Apart from providing assistance to prisoners to ensure their safe and timely releases, our constant endeavor is to aspire to safeguard the rights of these prisoners to a fair and speedy trial. So far, in Delhi prison itself, over 500 persons have been provided with legal advice/representation and over 200 indigent prisoners and 150 juveniles have been released on bail. Once the prisoners have been released, we aim at providing facilities to these prisoners so that they are able to get in touch with their family, we counsel them and their families and help these prisoners reach their homes safely by providing monetary assistance which is done with the help of our other partner NGOs.
Our advocates not only fight for indigent prisoners, but also women prisoners, prisoners with disabilities and juveniles We have filed various PILs in Maharashtra, West Bengal and Delhi and have managed to get successful releases of prisoners, inquiries ordered by Courts to look into the matters and provision of legal aid to these prisoners.
HRLN held a National Consultation Conference whereby all advocates and social activists working with various NGOs all across the country came together to discuss the main issues and plan of action to combat the grievances faced by prisoners.

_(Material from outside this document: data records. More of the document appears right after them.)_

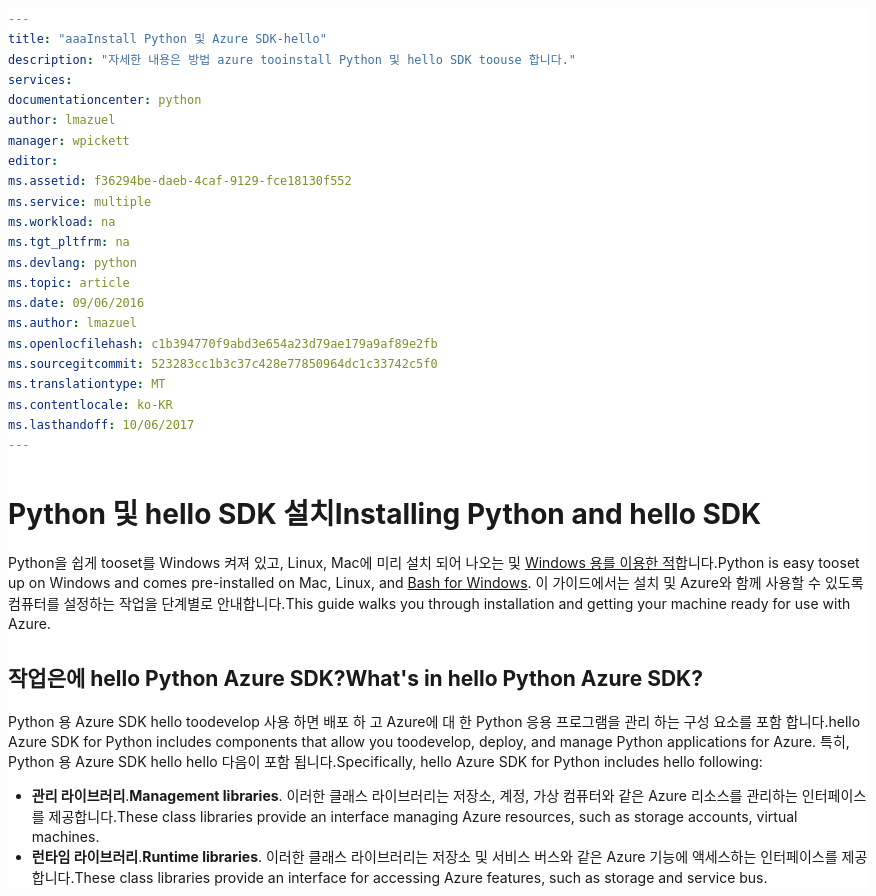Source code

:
 ```yaml
---
title: "aaaInstall Python 및 Azure SDK-hello"
description: "자세한 내용은 방법 azure tooinstall Python 및 hello SDK toouse 합니다."
services: 
documentationcenter: python
author: lmazuel
manager: wpickett
editor: 
ms.assetid: f36294be-daeb-4caf-9129-fce18130f552
ms.service: multiple
ms.workload: na
ms.tgt_pltfrm: na
ms.devlang: python
ms.topic: article
ms.date: 09/06/2016
ms.author: lmazuel
ms.openlocfilehash: c1b394770f9abd3e654a23d79ae179a9af89e2fb
ms.sourcegitcommit: 523283cc1b3c37c428e77850964dc1c33742c5f0
ms.translationtype: MT
ms.contentlocale: ko-KR
ms.lasthandoff: 10/06/2017
---
```

# <a name="installing-python-and-hello-sdk"></a><span data-ttu-id="01bb3-103">Python 및 hello SDK 설치</span><span class="sxs-lookup"><span data-stu-id="01bb3-103">Installing Python and hello SDK</span></span>
<span data-ttu-id="01bb3-104">Python을 쉽게 tooset를 Windows 켜져 있고, Linux, Mac에 미리 설치 되어 나오는 및 [Windows 용를 이용한 적](https://msdn.microsoft.com/commandline/wsl/about)합니다.</span><span class="sxs-lookup"><span data-stu-id="01bb3-104">Python is easy tooset up on Windows and comes pre-installed on Mac, Linux, and [Bash for Windows](https://msdn.microsoft.com/commandline/wsl/about).</span></span> <span data-ttu-id="01bb3-105">이 가이드에서는 설치 및 Azure와 함께 사용할 수 있도록 컴퓨터를 설정하는 작업을 단계별로 안내합니다.</span><span class="sxs-lookup"><span data-stu-id="01bb3-105">This guide walks you through installation and getting your machine ready for use with Azure.</span></span>

## <a name="whats-in-hello-python-azure-sdk"></a><span data-ttu-id="01bb3-106">작업은에 hello Python Azure SDK?</span><span class="sxs-lookup"><span data-stu-id="01bb3-106">What's in hello Python Azure SDK?</span></span>
<span data-ttu-id="01bb3-107">Python 용 Azure SDK hello toodevelop 사용 하면 배포 하 고 Azure에 대 한 Python 응용 프로그램을 관리 하는 구성 요소를 포함 합니다.</span><span class="sxs-lookup"><span data-stu-id="01bb3-107">hello Azure SDK for Python includes components that allow you toodevelop, deploy, and manage Python applications for Azure.</span></span> <span data-ttu-id="01bb3-108">특히, Python 용 Azure SDK hello hello 다음이 포함 됩니다.</span><span class="sxs-lookup"><span data-stu-id="01bb3-108">Specifically, hello Azure SDK for Python includes hello following:</span></span>

* <span data-ttu-id="01bb3-109">**관리 라이브러리**.</span><span class="sxs-lookup"><span data-stu-id="01bb3-109">**Management libraries**.</span></span> <span data-ttu-id="01bb3-110">이러한 클래스 라이브러리는 저장소, 계정, 가상 컴퓨터와 같은 Azure 리소스를 관리하는 인터페이스를 제공합니다.</span><span class="sxs-lookup"><span data-stu-id="01bb3-110">These class libraries provide an interface managing Azure resources, such as storage accounts, virtual machines.</span></span>
* <span data-ttu-id="01bb3-111">**런타임 라이브러리**.</span><span class="sxs-lookup"><span data-stu-id="01bb3-111">**Runtime libraries**.</span></span> <span data-ttu-id="01bb3-112">이러한 클래스 라이브러리는 저장소 및 서비스 버스와 같은 Azure 기능에 액세스하는 인터페이스를 제공합니다.</span><span class="sxs-lookup"><span data-stu-id="01bb3-112">These class libraries provide an interface for accessing Azure features, such as storage and service bus.</span></span>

The main of the conference was to establish an approach whereby legal teams would be instituted to make frequent visits to police station lock ups and prisons to provide legal advice and representation.
WHAT WE HAVE DONE
As per statistics, we at HRLN have taken up 841 cases so far. This is the number of cases that we have worked upon in eight states including Rajasthan, Madhya Pradesh, Chhattisgarh, Orissa, Delhi, West Bengal, Maharashtra and Andhra Pradesh. The total number of cases taken up until 2011 is 841, wherein the total number of bails granted is 738 which is highly indicative of our success rate. Our basic aim has been from the start to gradually achieve systemic change where legal aid for undertrials will be institutionalized from the point of arrest and the legal aid system substantially reformed and also to raise awareness of prison conditions and the problems faced by undertrials. We believe in the ideology to provide legal aid to indigent undertrials from the point of arrest. To release groups of undertrials who are languishing in jail beyond the maximum possible period of incarceration.
We at HRLN visit jails to have direct communication with the prisoners who have been in these prisons for years due to undertrial. During the jail visits these lawyers or paralegal worker meet the prisoners and under trails directly and not only provide legal aid but also identify areas for work to be done. Many juveniles those were languishing in adult jails were released or transferred to Juvenile Homes. It has been very stately presumed that prisoners have undergone poor upkeep even when they are extremely sick. At HRLN we make it an agenda to ensure that sick prisoners are provided with better treatment.
The prison is supposed to be for reformatory purpose. However the entire purpose fails when the supposed transformation is delayed for more than decades. With people who under trials, their reformation is extended to such long period that their reformation indeed is extended to acute medical issues and these people are absolutely unfit to even survive as normal human beings.